Planning to remake Afghanistan in the halls of the Pentagon is to repeat the errors of Vietnam. The Afghanistan people are worldly through contacts with traders and conquerors, yet isolated by terrain and by a 250 year old agreement permitting self-governance for its tribal leaders. This tribal federalism defies U.S. led coalition attempts to superimpose a central government. Ten major tribes speak more than 30 languages. Lacking a national identity, Afghans do not refer to themselves as Afghans until they leave Afghanistan.

Afghans lead a centuries old agricultural, tribal existence. 85% are farmers and herders, many nomadic, moving with their herds. Their sparse existence is upon a land that has been destroyed by years of war and drought; 10 million landmines, unsafe drinking water, herbicide destruction of crops along with poppy fields. Livestock have perished and rural economies have collapsed. There are few options in Afghanistan beyond labor migration, becoming a mercenary or cultivating opium. For the farmers it is their only way to eke out a living to feed large families, since other crops yield no profit at all.

The U.S. led war of retaliation against al-Qaida has killed many more civilians than were killed in the bombing of the World Trade Center. Four million people have taken refuge in other countries. Others live in refugee camps and witness family members die of starvation. Some fled to join militant Muslim groups across the Pakistan border. Aerial raids kill civilians and make enemies. Hot pursuit of suspected militants terrorizes civilians and turns them into supporters of terrorist resistance. Pakistani citizens, some equipped and trained by decades of US military assistance, support the resistance of their tribal relatives in Afghanistan.

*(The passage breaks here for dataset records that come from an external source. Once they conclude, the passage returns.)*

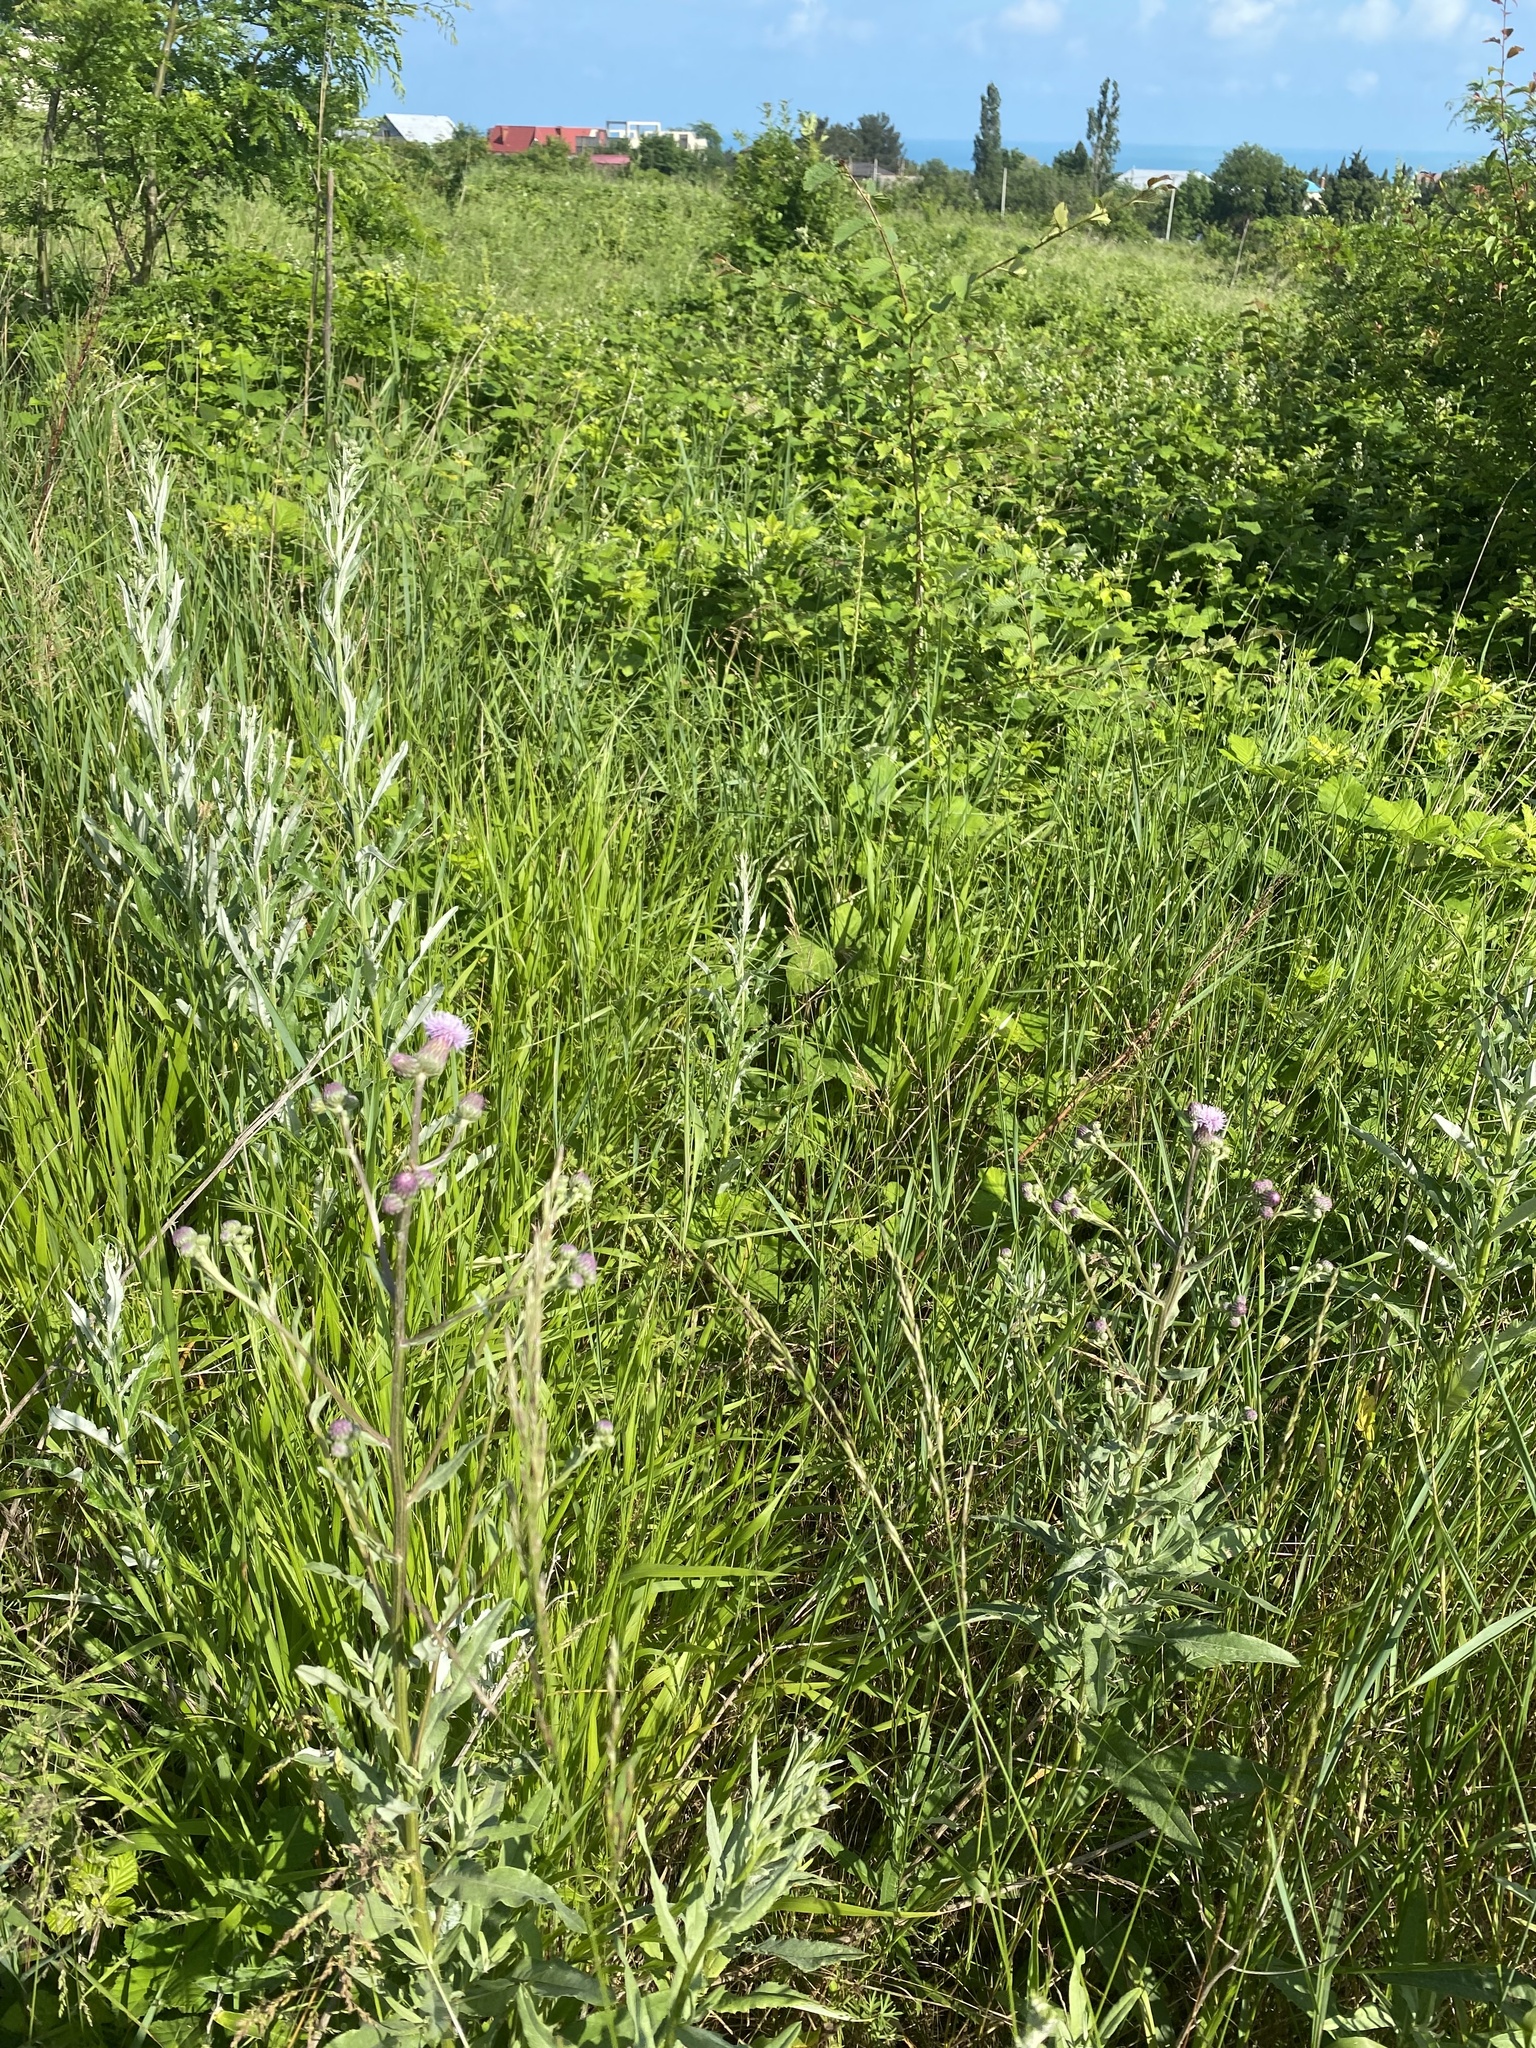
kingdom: Plantae
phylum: Tracheophyta
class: Magnoliopsida
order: Asterales
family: Asteraceae
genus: Cirsium
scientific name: Cirsium arvense
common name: Creeping thistle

The President-elect has said he would send more troops to Afghanistan. But he has also pledged not to send troops anywhere without a clearly defined mission and an exit strategy. The pursuit of al-Qaida leads to many countries and a military expedition to Afghanistan will recruit new terrorists. More troops, tanks and helicopters will widen an un-winnable war, drain scarce funds, divide this country and bury Obama's domestic agenda. What a tragic loss for all of us. Obama's friends should warn him.

Marc Pilisuk, Ph.D., is Professor Emeritus, The University of California, Saybrook Graduate School and Research Center, Berkeley, CA, and author with Jennifer Achord Rountree of Who Benefits From Global Violence and War: Uncovering a Destructive System (Greenwood/Praeger, 2008).